The patient is returned to their family member or friend, as, because of the sedation patients cannot drive themselves home. Once home, patients can take prescribed pain medication if necessary. Any discomfort is usually controlled by sitting in warm water as long as they wish. A cup of epsom salts added to the water is very soothing. We suggest stool softeners in the post treatment period. The first bowel movement can be painful, and it helps to have it in a sitz bath, which is a small bowl that can be bought at any pharmacy cheaply, and fits on the toilet bowl. A teaspoon of Epsom salts can be added to the water for added comfort. The healing area should be cleansed by dabbing with a baby wipe, or using a plastic squirt bottle that we provide, that can be filled with warm water.

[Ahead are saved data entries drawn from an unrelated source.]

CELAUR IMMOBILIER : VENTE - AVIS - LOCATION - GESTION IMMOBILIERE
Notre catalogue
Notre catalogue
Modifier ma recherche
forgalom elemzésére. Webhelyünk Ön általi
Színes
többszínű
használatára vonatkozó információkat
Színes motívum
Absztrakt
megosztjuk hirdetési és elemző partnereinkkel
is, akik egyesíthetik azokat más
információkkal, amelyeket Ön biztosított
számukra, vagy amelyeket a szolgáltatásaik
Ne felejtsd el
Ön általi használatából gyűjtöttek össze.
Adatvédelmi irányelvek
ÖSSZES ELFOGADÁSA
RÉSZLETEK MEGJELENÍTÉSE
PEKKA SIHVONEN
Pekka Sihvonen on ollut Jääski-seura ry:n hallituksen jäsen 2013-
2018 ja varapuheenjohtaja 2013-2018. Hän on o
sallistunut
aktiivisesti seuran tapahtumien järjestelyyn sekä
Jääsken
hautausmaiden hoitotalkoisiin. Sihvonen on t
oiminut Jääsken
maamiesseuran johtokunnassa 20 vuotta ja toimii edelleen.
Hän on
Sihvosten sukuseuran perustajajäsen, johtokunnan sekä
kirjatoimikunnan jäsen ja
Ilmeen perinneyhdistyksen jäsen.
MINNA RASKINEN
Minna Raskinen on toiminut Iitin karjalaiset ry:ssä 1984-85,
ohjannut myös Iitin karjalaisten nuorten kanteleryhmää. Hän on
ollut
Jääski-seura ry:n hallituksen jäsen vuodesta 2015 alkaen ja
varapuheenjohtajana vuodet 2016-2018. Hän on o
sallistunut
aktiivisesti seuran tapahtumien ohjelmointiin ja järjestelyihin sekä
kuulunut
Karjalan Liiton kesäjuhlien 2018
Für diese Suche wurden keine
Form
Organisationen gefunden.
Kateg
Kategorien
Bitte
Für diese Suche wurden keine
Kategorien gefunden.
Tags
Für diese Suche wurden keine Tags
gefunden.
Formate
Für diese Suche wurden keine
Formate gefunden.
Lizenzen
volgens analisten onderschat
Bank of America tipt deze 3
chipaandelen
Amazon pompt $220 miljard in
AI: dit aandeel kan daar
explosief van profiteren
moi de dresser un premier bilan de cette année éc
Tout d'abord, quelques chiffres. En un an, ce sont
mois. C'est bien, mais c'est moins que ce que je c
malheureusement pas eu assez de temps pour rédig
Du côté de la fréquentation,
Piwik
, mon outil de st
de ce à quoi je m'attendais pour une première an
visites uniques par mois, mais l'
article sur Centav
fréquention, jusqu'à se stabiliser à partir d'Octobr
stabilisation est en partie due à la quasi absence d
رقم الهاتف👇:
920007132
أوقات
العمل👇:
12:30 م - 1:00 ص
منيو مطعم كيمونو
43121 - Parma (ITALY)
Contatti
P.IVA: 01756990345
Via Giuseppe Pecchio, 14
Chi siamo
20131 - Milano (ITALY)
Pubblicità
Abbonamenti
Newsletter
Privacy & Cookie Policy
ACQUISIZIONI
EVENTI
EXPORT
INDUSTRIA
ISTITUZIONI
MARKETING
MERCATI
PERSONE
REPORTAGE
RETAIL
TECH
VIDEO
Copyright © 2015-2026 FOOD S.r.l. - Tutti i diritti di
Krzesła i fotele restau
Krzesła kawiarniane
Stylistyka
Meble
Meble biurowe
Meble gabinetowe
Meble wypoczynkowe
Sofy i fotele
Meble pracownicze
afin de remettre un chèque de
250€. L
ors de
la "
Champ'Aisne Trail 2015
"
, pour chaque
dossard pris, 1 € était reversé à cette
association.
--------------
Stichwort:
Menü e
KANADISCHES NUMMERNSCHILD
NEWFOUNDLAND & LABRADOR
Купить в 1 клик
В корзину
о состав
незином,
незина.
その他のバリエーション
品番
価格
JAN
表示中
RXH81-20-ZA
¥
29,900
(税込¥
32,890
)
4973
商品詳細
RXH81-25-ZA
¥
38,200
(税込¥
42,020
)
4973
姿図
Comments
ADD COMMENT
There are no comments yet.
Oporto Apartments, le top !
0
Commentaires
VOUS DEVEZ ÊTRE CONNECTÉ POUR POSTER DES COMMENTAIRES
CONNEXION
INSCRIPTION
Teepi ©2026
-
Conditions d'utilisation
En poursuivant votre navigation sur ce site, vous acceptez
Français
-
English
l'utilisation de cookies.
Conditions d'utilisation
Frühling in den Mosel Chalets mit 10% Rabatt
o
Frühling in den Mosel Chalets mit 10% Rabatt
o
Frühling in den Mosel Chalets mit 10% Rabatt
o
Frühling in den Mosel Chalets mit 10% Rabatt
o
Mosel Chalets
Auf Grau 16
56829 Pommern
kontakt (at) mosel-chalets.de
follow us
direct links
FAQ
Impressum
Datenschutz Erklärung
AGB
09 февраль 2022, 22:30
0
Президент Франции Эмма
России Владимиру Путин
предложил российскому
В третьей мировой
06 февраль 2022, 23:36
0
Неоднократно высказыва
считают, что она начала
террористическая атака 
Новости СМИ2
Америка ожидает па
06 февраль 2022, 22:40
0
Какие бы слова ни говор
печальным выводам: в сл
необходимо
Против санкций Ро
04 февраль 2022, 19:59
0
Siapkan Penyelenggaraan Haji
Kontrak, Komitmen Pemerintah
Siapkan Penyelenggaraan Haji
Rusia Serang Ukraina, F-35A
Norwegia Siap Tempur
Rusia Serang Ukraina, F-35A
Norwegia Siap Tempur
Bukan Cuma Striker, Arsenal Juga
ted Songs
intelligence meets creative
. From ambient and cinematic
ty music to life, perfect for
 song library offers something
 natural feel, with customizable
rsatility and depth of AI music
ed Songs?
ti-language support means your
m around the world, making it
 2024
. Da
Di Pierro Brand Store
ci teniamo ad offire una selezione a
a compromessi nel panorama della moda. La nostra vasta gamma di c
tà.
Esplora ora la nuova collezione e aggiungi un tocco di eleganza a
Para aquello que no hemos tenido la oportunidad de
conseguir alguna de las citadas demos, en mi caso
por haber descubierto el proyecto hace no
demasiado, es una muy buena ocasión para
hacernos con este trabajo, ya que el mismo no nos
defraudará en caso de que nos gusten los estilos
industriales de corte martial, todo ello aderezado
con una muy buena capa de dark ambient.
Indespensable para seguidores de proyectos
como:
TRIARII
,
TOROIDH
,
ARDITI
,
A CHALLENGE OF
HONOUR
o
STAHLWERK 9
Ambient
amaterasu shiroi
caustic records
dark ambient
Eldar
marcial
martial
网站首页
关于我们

Healing is rapid, and most patients are back to normal, and can return to work in three to five days, depending on the severity of the hemorrhoids. A follow up appointment is usually not needed unless the patient has questions.
Complications
Except in very rare occasions, the hemorrhoids will not come back. We have performed over three thousand laser hemorrhoid procedures, and it is very rare for us to see a recurrence. We calculate less than one in one hundred.
Light Bleeding may occur, but no more than ten days after treatment, and never enough to cause alarm. After any type of surgery, a secondary hemorrhage (bleed) can occur, usually on about the tenth day after the procedure. We see approximately one a year, and out of three thousand patients, only two have required blood transfusion, and both recovered uneventfully.
Urinary retention (inability to pass urine) rarely occurs, and is almost always in men with a history of prostate disease. We maybe see two a year who require catheterization out of 750 patients.
We do not know of any patient who has lost the ability to control stool or gas after laser hemorrhoid treatment.
We also do not know of any patient who has suffered narrowing of the anus.
Infection does not occur after laser hemorrhoid treatment, so antibiotics are never necessary.
No patient has died or suffered a major postoperative complication, requiring hospitalization, as a result of the laser hemorrhoid procedure.